I've watched this video: . I have been curious the whole day why the eclipse path seems to be curved and obviously in our latitude. Is it because of both the moon's orbital plane and the tilt of the earth's axis? If it went across the US, that is a lot more than 5 degrees (moon incline) so I was just wondering about the geometry. I've done some research and that video was the best I found.

Absolutely not. I'm more asking about the north to south direction. I'm also asking about latitude. The video itself goes into what I'm asking but I want to know why the location changes. I understand that the moon has its own orbit causing the zigzag shape. How NASA calculate the exact route? I understand what a geodesic is and I'm pretty sure that this is more complex. I'm not asking why it goes west to east either. That's based on the speed on the moon relative to earth. I'm asking why the latitude changes.

@davenn humor is oblique sometimes, but we get posters on PF that have agendas that have little to do with Science. So I understand why he asked the question. No harm no foul.

I mean it's all making spherical representations on a piece of flat paper but I'd like to know the calculations. I'm maybe not 100% on geodesics but a helpful discussion would be welcomed! I guess I'm confused on why Oregon to Charleston. Is it because of great circles? It's the shortest distance between two points. If it followed the same latitude, it wouldn't make any sense?

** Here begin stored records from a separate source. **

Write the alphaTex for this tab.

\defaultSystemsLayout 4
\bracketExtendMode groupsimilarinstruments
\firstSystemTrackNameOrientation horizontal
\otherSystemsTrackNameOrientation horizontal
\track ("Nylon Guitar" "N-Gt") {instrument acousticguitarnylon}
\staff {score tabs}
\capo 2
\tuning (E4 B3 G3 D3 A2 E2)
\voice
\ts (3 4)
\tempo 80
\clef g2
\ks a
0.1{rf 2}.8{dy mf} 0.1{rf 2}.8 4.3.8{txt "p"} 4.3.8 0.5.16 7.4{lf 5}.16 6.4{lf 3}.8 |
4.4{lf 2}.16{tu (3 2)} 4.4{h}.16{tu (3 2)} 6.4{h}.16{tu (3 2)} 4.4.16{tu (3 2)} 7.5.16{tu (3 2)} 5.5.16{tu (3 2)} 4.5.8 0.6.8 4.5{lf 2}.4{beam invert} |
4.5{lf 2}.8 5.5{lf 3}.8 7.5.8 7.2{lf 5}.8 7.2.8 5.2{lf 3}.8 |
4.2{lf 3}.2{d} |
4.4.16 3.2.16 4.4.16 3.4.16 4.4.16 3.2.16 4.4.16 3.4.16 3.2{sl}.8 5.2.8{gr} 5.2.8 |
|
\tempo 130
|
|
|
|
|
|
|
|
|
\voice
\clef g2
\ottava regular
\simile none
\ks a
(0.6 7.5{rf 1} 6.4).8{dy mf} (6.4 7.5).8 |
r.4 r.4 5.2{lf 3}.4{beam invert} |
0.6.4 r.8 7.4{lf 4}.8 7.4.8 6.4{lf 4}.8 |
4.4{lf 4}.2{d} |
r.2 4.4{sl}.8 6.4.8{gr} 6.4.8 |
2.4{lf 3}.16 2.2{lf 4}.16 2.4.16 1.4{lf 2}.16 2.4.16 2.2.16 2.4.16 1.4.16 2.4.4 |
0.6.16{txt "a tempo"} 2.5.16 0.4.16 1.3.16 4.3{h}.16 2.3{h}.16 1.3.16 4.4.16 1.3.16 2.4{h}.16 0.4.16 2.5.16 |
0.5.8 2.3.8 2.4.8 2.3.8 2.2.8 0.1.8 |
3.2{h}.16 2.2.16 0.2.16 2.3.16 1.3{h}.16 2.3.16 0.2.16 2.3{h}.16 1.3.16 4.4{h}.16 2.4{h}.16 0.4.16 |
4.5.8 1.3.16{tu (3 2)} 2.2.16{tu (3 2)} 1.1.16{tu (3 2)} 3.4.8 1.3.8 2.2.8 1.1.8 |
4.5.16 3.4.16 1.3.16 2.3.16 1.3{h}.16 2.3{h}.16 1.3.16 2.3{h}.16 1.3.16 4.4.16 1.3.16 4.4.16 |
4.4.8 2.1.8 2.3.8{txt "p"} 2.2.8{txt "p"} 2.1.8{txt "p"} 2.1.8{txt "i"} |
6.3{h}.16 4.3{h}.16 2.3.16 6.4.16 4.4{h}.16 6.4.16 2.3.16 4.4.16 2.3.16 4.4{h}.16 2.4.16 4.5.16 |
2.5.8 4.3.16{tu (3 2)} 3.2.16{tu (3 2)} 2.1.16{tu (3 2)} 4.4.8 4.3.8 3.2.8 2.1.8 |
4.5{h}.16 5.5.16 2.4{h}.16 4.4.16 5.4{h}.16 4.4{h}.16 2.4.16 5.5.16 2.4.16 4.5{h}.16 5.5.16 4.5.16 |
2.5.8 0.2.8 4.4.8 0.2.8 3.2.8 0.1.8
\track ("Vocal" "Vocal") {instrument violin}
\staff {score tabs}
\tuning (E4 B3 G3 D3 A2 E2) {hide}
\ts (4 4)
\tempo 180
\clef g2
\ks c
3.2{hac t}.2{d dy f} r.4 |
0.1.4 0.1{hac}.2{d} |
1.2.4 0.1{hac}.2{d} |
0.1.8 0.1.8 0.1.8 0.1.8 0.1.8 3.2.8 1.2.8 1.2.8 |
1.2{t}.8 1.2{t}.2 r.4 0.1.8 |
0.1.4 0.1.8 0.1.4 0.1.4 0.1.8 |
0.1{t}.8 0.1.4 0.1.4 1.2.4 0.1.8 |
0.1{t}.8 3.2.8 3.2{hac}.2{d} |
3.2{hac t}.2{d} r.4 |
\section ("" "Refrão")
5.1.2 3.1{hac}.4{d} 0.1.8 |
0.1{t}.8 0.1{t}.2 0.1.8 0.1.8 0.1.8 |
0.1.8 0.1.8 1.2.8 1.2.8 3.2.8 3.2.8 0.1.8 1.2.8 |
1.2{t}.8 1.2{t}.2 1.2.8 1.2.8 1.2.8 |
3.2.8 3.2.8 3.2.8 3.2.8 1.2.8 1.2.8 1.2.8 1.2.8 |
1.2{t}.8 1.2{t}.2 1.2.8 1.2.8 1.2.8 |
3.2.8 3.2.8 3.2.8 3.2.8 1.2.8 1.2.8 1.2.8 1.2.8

If you neglect the rotation of Earth, the eclipse center follows a circle on a sphere. A great circle is only a special case of this. As seen from the Sun, the Moon crosses the Earth, where the circle has an angle somewhere between 18° and 28° relative to the equator as both the Earth's equator and the orbital plane of the Moon are not aligned with the orbital plane of Earth.
The rotation of Earth makes things more complicated and leads to deviations from the simple circle. Its effect is larger when the shadow of the Moon is closer to the subsolar point, especially if it is at the equator, as the direction of the rotation is orthogonal to the Earth/Moon/Sun axis in this case.